Michael Byers, a professor in British Columbia, writes in the Toronto Star about a little-known plan to increase cooperation between the Canadian and American militaries:
They seem harmless enough at first: two mid-level Canadian Forces officers and a mild-mannered bespectacled American consultant explaining the work of their 48-member Bi-National Planning Group to audiences across Canada. Their professed goal is to improve co-operation between the Canadian and U.S. militaries, the better to defend both countries.
Yet a close reading of their final report released last month, reveals that their actual intent — or at least the intent of the politicians who set their mandate — is far from benign.
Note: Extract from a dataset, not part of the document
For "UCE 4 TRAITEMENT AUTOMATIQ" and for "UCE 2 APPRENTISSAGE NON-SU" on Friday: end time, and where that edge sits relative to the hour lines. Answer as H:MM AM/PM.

They seek nothing less than the complete integration of Canada’s military, security and foreign policy into the decision-making and operating systems of the U.S. …
Today, two Canadian elections later, the authors of the BPG report can hardly believe their luck. Prime Minister Stephen Harper may have only a minority government, but there is little doubt he desires closer ties with Washington.
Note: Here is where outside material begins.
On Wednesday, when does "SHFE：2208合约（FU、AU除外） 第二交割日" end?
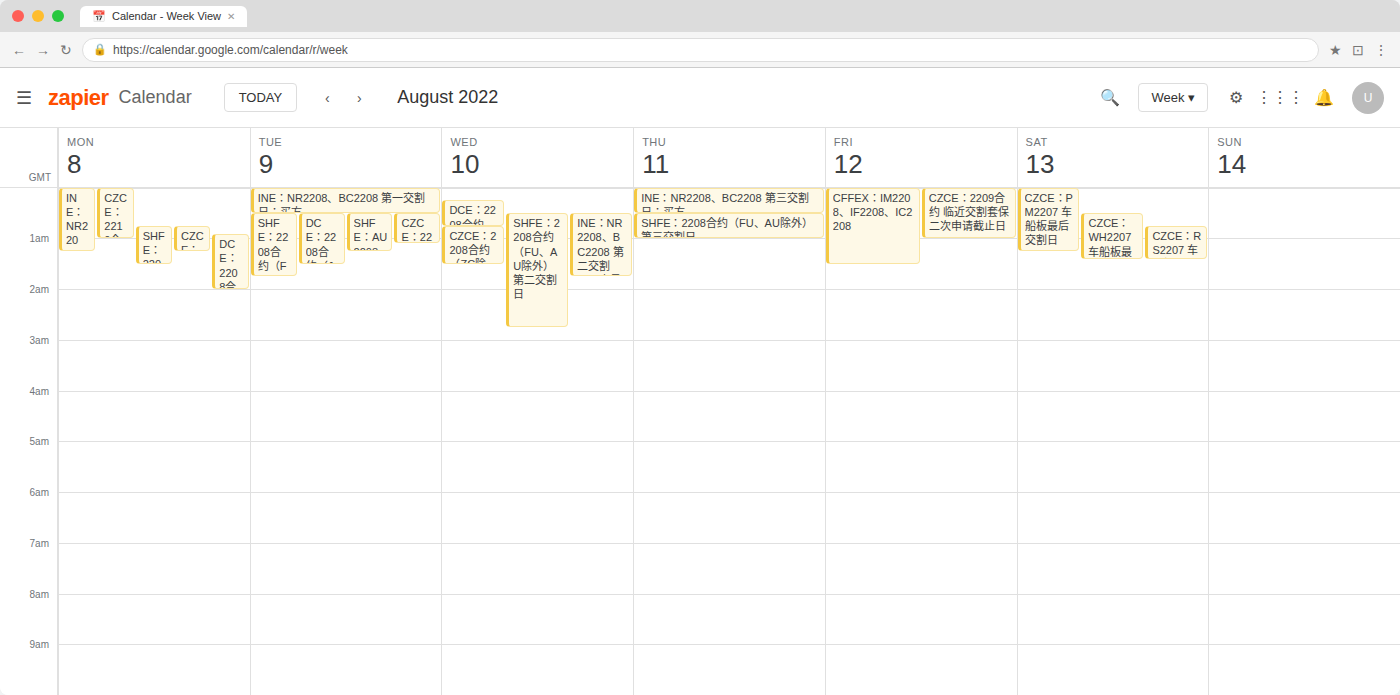
2:45 AM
Really? What? Looking more closely, it’s hard to say what will actually come of this. Certainly there are degrees of cooperation being considered. At the very lowest level, the BPG report recommends that the two countries expand the North American Aerospace Defense Command (NORAD), which was established during the Cold War to watch for threats from the air, in order to include maritime surveillance. (And yes, the idea that this continent is in danger of an attack by sea seems ludicrous, but there you go.)
The BPG’s most radical proposal, however, is to put the Canadian military essentially under U.S. command. Does that mean we could use Canadian troops whenever election time rolled around and a failed president needed to topple some “rogue” regime somewhere? It’s not clear, but it sure sounds that way. Of course, that could make any sort of U.S. military action more difficult if the average Canadian voter—who appears a bit less militaristic than your average American voter—suddenly has a right to sound off on who’s invading whom. Either way, it’s kind of a weird development.